Under Review: Justice League


Courtesy Photo

“Justice League” unites the major DC heroes, but falls short on character development.

Ryan Chang, Assistant Online Editor

When I walked into the theater on Sunday night, I was cautiously optimistic for DC’s “Justice League.” Emboldened by the critical and commercial success of “Wonder Woman” (2017), I believed that the DC Extended Universe was off to a fresh start. I couldn’t wait to see classic heroes like Cyborg, Aquaman and the Flash on the big screen for the first time, teaming up in a crossover that was supposed to rival Marvel’s cinematic universe. Despite the disappointment of “Batman v. Superman,” the trailers for “Justice League” promised a fun, lighthearted experience that would finally do the classic superhero team justice.

Though the film did make some welcome improvements over its predecessors, I still left the theater wholeheartedly disappointed at the incoherent, overloaded mess that was “Justice League.”

From a visual standpoint, “Justice League” is surprisingly lackluster, featuring chaotic action sequences that are aggressively mediocre by modern blockbuster standards. Director Zack Snyder continues the unfortunate trend of dark, murky set pieces, which clash with the movie’s attempts at humor and levity. In addition, issues with actor Henry Cavill’s mustache, which was digitally removed in the final cut, make Superman’s mouth look cartoonishly misshapen.

The film’s biggest flaw is that it attempts to do too much, so pacing problems plague the entire film. The first half hour or so is dedicated to Batman (Ben Affleck) and Wonder Woman’s (Gal Gadot) travels to recruit the members of the League. The film then immediately launches the team into conflict with the antagonist Steppenwolf (Ciarán Hinds).

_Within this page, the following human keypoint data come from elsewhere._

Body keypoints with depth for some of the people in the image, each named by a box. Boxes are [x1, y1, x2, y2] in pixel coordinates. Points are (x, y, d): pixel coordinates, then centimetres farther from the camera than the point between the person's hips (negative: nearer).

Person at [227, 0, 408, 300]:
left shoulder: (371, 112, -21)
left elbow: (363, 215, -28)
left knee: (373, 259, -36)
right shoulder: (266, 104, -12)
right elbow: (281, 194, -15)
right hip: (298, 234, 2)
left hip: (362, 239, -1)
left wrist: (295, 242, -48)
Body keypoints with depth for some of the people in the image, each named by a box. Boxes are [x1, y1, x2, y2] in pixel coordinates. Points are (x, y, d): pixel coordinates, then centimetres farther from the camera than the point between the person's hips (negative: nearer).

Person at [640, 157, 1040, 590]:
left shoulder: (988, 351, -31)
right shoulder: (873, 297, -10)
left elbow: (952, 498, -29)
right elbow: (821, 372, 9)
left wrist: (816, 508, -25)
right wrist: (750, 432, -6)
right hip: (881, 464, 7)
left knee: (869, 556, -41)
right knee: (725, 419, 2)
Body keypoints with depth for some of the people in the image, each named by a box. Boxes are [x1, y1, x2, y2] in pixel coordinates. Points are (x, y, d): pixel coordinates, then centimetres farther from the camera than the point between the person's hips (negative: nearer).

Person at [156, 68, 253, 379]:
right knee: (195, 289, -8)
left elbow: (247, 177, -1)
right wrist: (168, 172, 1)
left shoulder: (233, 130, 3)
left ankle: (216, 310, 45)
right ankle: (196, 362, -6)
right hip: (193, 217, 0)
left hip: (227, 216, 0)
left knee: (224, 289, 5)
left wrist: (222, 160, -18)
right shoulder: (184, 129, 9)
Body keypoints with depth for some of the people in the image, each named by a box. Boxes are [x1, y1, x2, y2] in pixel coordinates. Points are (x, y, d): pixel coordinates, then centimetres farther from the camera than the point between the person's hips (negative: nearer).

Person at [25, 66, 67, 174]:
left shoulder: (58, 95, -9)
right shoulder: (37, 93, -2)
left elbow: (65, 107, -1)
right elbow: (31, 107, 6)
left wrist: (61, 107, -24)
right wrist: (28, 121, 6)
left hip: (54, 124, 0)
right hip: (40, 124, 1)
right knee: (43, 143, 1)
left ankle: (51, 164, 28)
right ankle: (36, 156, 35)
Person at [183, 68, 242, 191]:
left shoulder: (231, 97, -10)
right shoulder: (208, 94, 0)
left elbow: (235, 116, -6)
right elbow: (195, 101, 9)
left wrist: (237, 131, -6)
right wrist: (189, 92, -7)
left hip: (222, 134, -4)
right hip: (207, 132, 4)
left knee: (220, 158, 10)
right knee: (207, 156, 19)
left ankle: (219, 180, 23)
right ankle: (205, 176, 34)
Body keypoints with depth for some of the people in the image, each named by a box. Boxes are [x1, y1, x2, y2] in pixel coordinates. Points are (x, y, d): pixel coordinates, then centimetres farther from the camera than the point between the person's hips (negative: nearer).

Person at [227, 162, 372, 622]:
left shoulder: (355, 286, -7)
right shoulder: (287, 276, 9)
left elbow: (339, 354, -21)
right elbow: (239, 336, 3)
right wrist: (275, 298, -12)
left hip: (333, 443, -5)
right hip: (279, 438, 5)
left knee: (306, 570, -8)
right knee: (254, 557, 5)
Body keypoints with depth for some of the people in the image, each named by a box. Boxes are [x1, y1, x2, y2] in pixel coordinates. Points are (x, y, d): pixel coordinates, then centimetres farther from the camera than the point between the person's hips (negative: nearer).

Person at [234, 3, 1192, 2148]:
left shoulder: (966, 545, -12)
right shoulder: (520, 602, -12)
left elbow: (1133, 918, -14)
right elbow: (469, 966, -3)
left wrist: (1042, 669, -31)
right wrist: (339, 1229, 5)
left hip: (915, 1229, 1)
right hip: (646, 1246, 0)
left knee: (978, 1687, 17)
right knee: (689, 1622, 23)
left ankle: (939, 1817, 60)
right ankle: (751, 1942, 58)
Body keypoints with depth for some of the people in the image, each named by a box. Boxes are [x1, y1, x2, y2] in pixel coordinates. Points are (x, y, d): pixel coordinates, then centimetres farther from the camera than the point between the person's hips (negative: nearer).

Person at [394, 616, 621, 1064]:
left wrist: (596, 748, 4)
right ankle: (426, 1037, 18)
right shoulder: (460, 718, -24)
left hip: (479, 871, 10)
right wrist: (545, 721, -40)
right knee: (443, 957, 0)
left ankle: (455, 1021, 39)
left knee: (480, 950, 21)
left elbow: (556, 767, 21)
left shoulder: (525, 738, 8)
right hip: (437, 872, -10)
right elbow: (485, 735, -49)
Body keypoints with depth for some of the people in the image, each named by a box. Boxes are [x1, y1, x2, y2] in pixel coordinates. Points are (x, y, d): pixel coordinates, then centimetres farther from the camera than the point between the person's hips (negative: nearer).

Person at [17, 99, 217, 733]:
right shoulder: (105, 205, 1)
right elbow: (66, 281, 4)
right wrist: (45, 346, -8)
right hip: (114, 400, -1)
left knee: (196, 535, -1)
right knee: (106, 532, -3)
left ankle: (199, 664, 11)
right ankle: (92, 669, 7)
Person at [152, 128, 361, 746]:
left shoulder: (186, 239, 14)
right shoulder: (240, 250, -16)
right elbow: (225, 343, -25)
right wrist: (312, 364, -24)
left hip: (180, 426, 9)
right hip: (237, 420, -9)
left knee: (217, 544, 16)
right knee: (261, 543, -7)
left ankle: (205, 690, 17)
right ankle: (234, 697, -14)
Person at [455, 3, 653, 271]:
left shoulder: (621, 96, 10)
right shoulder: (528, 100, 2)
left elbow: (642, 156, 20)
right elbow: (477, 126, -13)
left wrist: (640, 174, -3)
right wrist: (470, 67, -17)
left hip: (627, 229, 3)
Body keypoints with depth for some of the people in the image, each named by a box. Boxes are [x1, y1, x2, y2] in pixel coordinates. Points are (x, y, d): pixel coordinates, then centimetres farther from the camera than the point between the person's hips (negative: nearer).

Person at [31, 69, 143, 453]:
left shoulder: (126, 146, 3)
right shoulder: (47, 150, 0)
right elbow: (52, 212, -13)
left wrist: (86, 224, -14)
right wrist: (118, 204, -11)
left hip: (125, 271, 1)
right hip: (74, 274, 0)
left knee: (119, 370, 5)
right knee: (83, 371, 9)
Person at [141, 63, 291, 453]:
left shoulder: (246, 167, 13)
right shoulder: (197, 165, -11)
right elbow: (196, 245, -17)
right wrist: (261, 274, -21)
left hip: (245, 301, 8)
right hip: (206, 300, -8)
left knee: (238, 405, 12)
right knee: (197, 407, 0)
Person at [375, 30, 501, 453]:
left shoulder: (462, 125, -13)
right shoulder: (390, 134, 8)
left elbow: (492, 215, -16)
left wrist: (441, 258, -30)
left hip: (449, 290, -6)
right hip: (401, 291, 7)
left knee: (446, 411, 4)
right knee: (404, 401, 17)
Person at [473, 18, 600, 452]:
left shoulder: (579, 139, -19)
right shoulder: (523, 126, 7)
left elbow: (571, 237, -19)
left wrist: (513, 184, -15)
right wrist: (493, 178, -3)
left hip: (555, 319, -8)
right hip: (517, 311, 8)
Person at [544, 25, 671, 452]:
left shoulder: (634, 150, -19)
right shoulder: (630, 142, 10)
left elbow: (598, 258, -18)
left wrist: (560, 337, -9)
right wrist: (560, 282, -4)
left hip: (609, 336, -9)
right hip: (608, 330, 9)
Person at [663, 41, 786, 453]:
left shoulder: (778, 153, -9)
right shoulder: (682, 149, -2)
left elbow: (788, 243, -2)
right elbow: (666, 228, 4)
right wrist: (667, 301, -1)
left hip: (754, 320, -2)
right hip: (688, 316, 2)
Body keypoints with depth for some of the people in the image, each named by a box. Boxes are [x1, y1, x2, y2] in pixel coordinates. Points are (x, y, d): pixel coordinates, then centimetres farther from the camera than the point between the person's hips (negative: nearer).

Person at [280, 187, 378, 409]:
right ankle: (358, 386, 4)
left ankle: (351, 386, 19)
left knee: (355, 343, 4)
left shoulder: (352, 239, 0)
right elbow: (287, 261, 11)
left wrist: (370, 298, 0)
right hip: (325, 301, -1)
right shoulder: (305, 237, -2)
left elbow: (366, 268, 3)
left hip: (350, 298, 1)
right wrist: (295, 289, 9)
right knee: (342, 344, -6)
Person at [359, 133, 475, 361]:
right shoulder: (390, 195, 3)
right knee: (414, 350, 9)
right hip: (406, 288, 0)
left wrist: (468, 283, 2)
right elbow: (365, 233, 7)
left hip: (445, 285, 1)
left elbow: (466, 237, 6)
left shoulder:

Throughout all this, the film does not develop Aquaman (Jason Momoa), the Flash (Ezra Miller) and Cyborg (Ray Fisher), so the new heroes are one dimensional and weak. Cyborg mainly serves to further the plot along with little else distinguishing him. Aquaman, while thankfully not as goofy as his comic counterpart, comes off as trying too hard to be cool. Thankfully, the Flash, who struggles to match the confidence of his counterparts while harnessing his powers, brings a little more depth. While it is undeniably fun to watch Batman, Wonder Woman, Cyborg, the Flash and Aquaman take on a horde of Parademons, the new heroes still don’t have as much of an impact on the plot as they should.

The film’s climax only exacerbates this issue when a recently revived Superman defeats Steppenwolf in a few punches. The combined efforts of Batman, Wonder Woman, the Flash, Aquaman and Cyborg weren’t enough to take down Steppenwolf, but Superman resolves the conflict in less than five minutes. This anticlimactic finale isn’t just unsatisfying; it undermines the necessity of a Justice League by having Superman act as the world’s biggest deus ex machina.

“Justice League” makes some welcome improvements over previous entries in the DC Extended Universe. Most notably, Superman is no longer the dark, brooding loner from “Man of Steel” and “Batman v. Superman;” he now matches the cheerful, hopeful comic icon. Ezra Miller does an excellent job of portraying an inexperienced Barry Allen who still has much to learn about his powers, so I have hope for better character development in other films. The film as a whole feels much lighter than previous DC films thanks to welcome banter between the heroes.

While “Justice League” makes some promising steps for the DC Extended Universe, it creates just as many problems going forward. As a stand-alone film, it’s muddled by a weak plot, mediocre action and unimpressive character development. As the culmination of the DC Extended Universe, “Justice League” is an embarrassment, particularly in light of the recently released trailer for Marvel’s “Infinity War,” which became the most viewed trailer ever in 24 hours. People are losing interest in the DC Extended Universe (just look at the film’s $500 million worldwide gross, a low total for a superhero blockbuster). The Justice League is one of the most iconic superhero teams of all time (arguably more so than the Avengers), and it deserved better than a mediocre, poorly executed movie from DC.